The collaborative effort of Orad Hi-Tec Systems and Vinten Radamec is helping Ball State University produce some hi-tech students in Muncie, Indiana. Ball State enlisted the worldly duo to augment a sophisticated 2,400 square foot virtual studio at the university’s Teleplex. The state-of-the-art facility boasts Orad’s Proset virtual studio and HDVG (high-definition digital video graphics); three fully-encoded Vinten Radamex manual pedestals and pan/tilt heads; and Ultimatte 11 blue/green compositing software. Orad’s ProSet integrates Xync infrared tracking, Pattern Recognition, CamTrack, and mechanical sensors.

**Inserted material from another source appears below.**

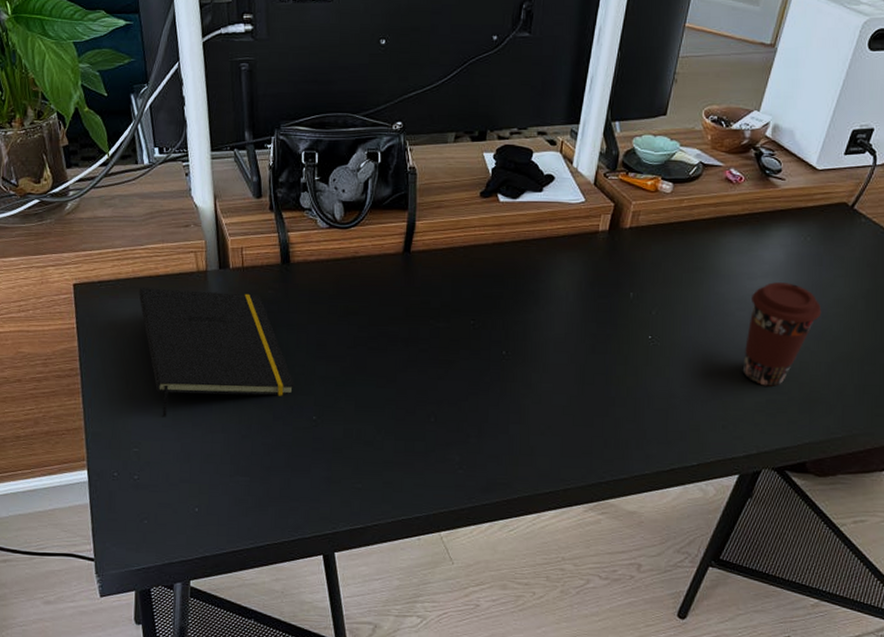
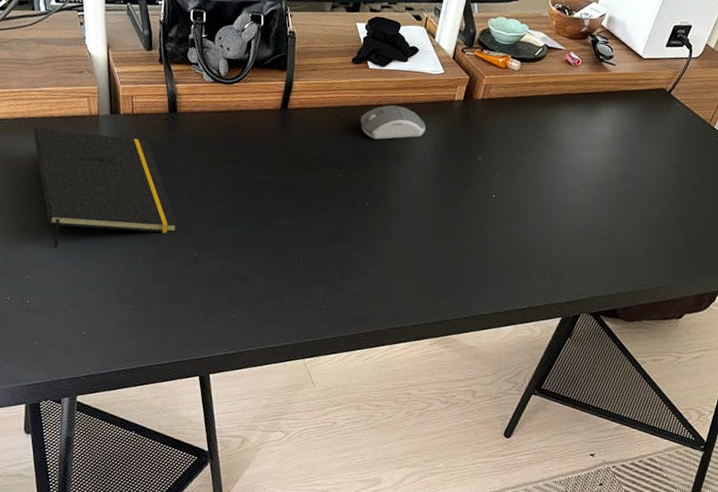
computer mouse: none [492,241,567,280] -> present [360,105,426,140]
coffee cup: present [742,282,822,386] -> none [569,154,639,244]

Orad, known for real-time quality 3D broadcast graphics, imports the geometry, textures, animations, and design from multiple platform models before rendering the imports through Orad’s HDVG platform. As Vinten Radamec pedestals and heads provide up to a million positional data points through 360 degrees, the Orad engine seamlessly syncs the movement of generated objects with the camera. The tri-cam virtual reality system at Ball State University requires minor re-calibrating when relocated to another studio.

University Teleplex director Bill Cahoe says he chose Orad’s ProSet studio to equip broadcast students with cutting-edge AV tech training, and to endow their broadcasts with “a polished, professional, and viewer-pleasing look.” The quality of the facility sparked the interest of corporate clients, who will pay Ball State University for studio access. “The facility has a threefold payback to the university - in education, in information, and in revenue,” Cahoe says.

Tech professionals will introduce Ball State students to the new equipment this fall. Cahoe expects the students to master the products and produce professional-grade broadcasts quickly, due to the systems’ advanced rendering capability. Students will be able to play multiple clips in different file formats including: AVI, MPEG, DV, DVC25, and Quick Time.
“We are so pleased with the product,” Cahoe says of Orad’s system. “It does everything we dreamed it would do.”

With high quality video and graphics; interactive media design and production; digital and satellite-based conferencing; and classroom media delivery capabilities, the Teleplex will facilitate a variety of Ball State University broadcasts. Student-produced nightly news will complement Ball State’s reputation as a source of quality broadcasts in East Central Indiana, which already knows the University as a provider of quality public television and radio programming.